__EXCERPT__:
□ □ □ □ □

# Why the plethora of account types with Rabo Direct?



## GeneralZod (20 Dec 2006)

To have a Rabo savings account that I can make online payments from my UB current account I also have to open a current account and a Money Mover account.

The Rabo site explains the Money Mover account as follows.



> The Rabo Money Mover allows you to transfer money regularly into your RaboDirect Savings Account from your existing current account in your bank, all from within your RaboDirect online account.


Two questions:

1. Does this involve setting up a direct debit on my real UB current account?
    I'd prefer to push rather than pull payments into Rabo.

2. Shouldn't the current account that Rabo make holders set-up be able to take 
payments from a non-rabo current account? It sounds like it isn't a real current
account.

This seems unnecessarily complicated to me. With NR I can make on-line
payments directly into and out of a single account.


----------



## IrlJidel (20 Dec 2006)

GeneralZod said:


> To have a Rabo savings account that I can make online payments from my UB current account I also have to open a current account and a Money Mover account.
> 
> The Rabo site explains the Money Mover account as follows.
> 
> ...



The money mover is effectively a Rabo DD. One of the reasons for this I believe was to circumvent daily online max transfer limits some banks stipulate. 

You can set up a 'push' from your third-party bank account directly into your savings account. (You can push it into your Rabo current account but there's no point as interest is low.)

I find pushing money from my third-party bank acc into rabo savings acc is quicker than pulling it using rabo's money mover.

□ □ □ □ □

__INSTRUCTION__:
Reproduce verbatim the portion of the Rabo Direct thread above that begins with the words containing "## IrlJidel (20" and ends with "some banks stipulate.".

__DATA LINES__:
□ □ □ □ □

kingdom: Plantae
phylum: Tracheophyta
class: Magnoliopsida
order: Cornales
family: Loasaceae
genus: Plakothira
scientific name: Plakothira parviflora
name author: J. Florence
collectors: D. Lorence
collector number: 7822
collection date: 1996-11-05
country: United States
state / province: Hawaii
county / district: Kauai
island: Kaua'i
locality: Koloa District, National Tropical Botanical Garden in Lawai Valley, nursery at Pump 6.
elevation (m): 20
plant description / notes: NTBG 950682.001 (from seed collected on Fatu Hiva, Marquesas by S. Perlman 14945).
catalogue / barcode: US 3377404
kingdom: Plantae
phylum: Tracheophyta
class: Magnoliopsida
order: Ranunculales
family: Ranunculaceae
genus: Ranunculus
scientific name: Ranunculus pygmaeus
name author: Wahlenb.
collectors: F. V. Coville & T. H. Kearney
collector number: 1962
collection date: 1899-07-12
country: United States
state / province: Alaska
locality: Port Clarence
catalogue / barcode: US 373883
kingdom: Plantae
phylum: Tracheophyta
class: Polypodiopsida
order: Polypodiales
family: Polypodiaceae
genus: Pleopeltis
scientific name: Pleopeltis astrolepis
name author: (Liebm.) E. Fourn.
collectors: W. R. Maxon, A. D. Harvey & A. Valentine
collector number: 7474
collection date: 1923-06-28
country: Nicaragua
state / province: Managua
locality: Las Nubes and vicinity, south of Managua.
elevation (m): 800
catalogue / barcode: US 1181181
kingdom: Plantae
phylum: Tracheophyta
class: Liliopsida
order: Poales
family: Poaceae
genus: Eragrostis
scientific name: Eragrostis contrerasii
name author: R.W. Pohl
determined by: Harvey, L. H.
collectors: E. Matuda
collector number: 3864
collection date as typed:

□ □ □ □ □

__SOLUTION FOR THIS EXERCISE__:
## IrlJidel (20 Dec 2006)

GeneralZod said:


> To have a Rabo savings account that I can make online payments from my UB current account I also have to open a current account and a Money Mover account.
> 
> The Rabo site explains the Money Mover account as follows.
> 
> ...



The money mover is effectively a Rabo DD. One of the reasons for this I believe was to circumvent daily online max transfer limits some banks stipulate.